Infectious
MononucleosisInfectious mononucleosis or "kissing disease",
how it has sometimes been called, is a form of severe tonsillitis, but also is
a protracted systemic viral illness and can have some hidden implications in the
development of nasopharyngeal cancer in the Chinese population who have a genetic
weakness for this type of rare cancer. Epstein-Barr virus (EBV),
the cause of infectious mononucleosis, is also a triggering agent for the 20 to
30 fold higher incidence of nasopharyngeal cancer in the Chinese when compared
to the low rates of North Americans and Europeans (Ref. 4, p. 1774).
Signs
and symptoms: The symptoms of EBV infection (= infectious mononucleosis)

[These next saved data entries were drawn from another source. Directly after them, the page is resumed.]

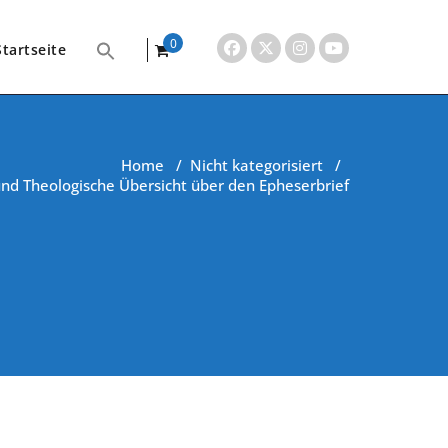
0
Startseite
items
Home
/
Nicht kategorisiert
/
nd Theologische Übersicht über den Epheserbrief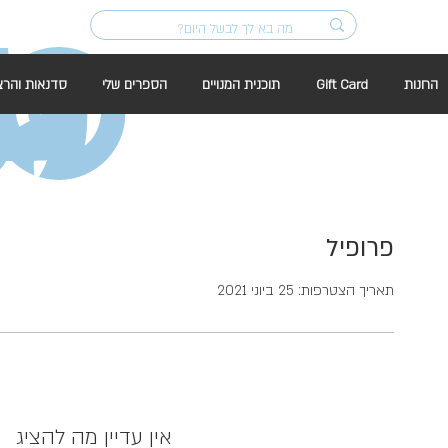
החנות
Gift Card
תוכנית המנויים
הספרים שלי
סדנאות והרצ
פרופיל
תאריך הצטרפות: 25 ביוני 2021
אין עדיין מה להציג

are as varied as the age group that gets affected by it. The most severe infections
occur in the age group of 15 to 25. It was originally among a group of college
students that the disease was investigated in the U.S. and this was where the
terminology of "kissing disease" came from as this can be a source of
transmission, although most of the time simple droplet infection like in any other
respiratory infection is the common mode of transmission. In children the symptoms
can be very mild like a cold of 1 or 2 weeks. In young adults, however,
it can be a severe infection with a high fever, extremely
sore throat with lymph gland enlargement of the neck lymph glands
and a viral tonsillitis and pharyngitis. The infected person may also suffer from
a complete loss of appetite, nausea, abdominal pain, headaches, chills and muscle
pains. In 30 % of patients there is swelling around the eyes ("periorbital
edema"). When antibodies appear in the blood in the second week there
can be sometimes a skin rash that can look quite varied. Sometimes it looks like
the measles, particularly when the person was put on amoxicillin. At other times
it looks like a rash with a multitude of pin sized red spots (petechial rash).
The spleen is enlarged in 50% of cases, the liver only in 10% . At the end of
the first week or in the second week there is a risk that the enlarged spleen
could rupture with sudden jarring motions. This is why contact sports should be
avoided for at least 3 weeks. The player would not perform well anyways because
the EBV infection is taking a lot of energy away from the person. Viral shedding
from the pharynx goes on for up to 18 months following infection with EBV! This
is the case, even when the person feels recovered after 3 or 4 weeks. The reason
why EBV is so common, is the fact that there are many asymptomatic carriers in
the population all the time, who shed the virus by droplet tansmission. Diagnostic
tests: The diagnosis is made mainly on clinical grounds, by history
and examination. The blood tests confirm some typical changes such as a moderately
elevated white blood cell count with 50% lymphocytes and 10% or more "atypical
lymphocytes" (=the "mononucleosis cells"). By the end of the 3rd
week the monospot blood test is positive in about 90% of patients (Ref. 4, p.268).
This is not too specific as chickenpox, lymphomas and influenza can lead to a
falsely positive monospot test as well. In these cases a EBV antibody level can
be ordered, which is specific for EBV infection. After 3 months the monospot test
returns to normal whereas the EBV antibody test stays positive for the rest of
the life of the individual. Treatment: Most patients
recover spontaneously from EBV infection in a course of 3 to 4 weeks. There is
no vaccination for it. In 1% or less of cases there can be neurological complications
like seizures or aseptic meningitis.
Hemolytic anemia, kidney failure, myocarditis or splenic rupture in the 2nd or
3rd week of the disease are other rare complications. If the tonsils are so large
that there is a danger of airway obstruction and in cases where the blood is thinned
too much (low platelet count) a course of corticosteroids for 1 or 2 weeks is
usually given (Ref. 4, p. 268). It is wise to do a throat swab, if there is a
change in the clinical presentation (more of a sore throat, worsening of the condition)
to rule out a bacterial uperinfection with group A beta-hemolytic streptococcus,
which would need to be treated with antibiotics.